Although it remains unclear what effect resetting of the circadian clock may have on fibroblasts, the GT1–7 cell line provides a neuroendocrine model that produces a distinctly timed output, a secretory pattern that can be modulated by both neuronal and hormonal signals. Indeed, activity of GnRH neuronal perikarya, not confined to discrete nuclei, may be modulated in a synchronous manner by humoral signals. A recent study using SCN2.2 cells, an immortalized line derived from rat SCN, demonstrates that circadian rhythms of gene expression and glucose utilization in NIH3T3 fibroblasts can be driven by the SCN 2.2 cells in the absence of synaptic contacts (Allen et al., 2001
). These results demonstrate that an uncharacterized humoral factor secreted by the SCN can synchronize other cell types in a paracrine manner. Also, hormonal stimuli shown to modulate the reproductive axis such as retinoic acid (Cho et al., 1998
) and glucocorticoids (De-Franco et al., 1994
) are also capable of exerting effects on the phase and amplitude of the circadian clock (Balsalobre et al., 2000a
; McNamara et al., 2001
). In contrast to fibroblast lines, GT1 cell lines provide a valuable model in which a rhythmic neurosecretory output, albeit ultradian, can be measured after molecular alterations of a circadian transcriptional loop.
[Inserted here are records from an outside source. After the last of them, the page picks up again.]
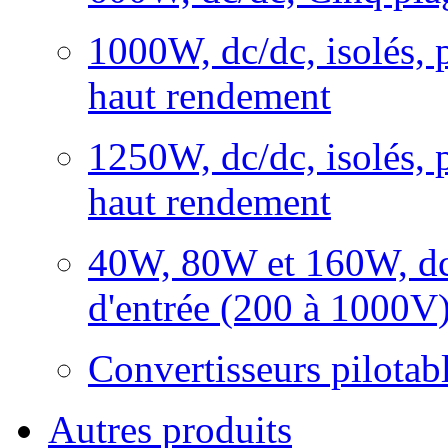
1000W, dc/dc, isolés, p
haut rendement
1250W, dc/dc, isolés, p
haut rendement
40W, 80W et 160W, dc/d
d'entrée (200 à 1000V
Convertisseurs pilota
Autres produits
In sum, the results of the current study demonstrate that an endogenous circadian clock plays a role in regulating parameters of GnRH pulsatility. Although future studies are required to determine the extent and mode of this regulation, these data provide insight into the fundamental mechanisms underlying GnRH pulsatility, as well as presenting a direct influence of the circadian clock on primary neuronal components of the reproductive axis.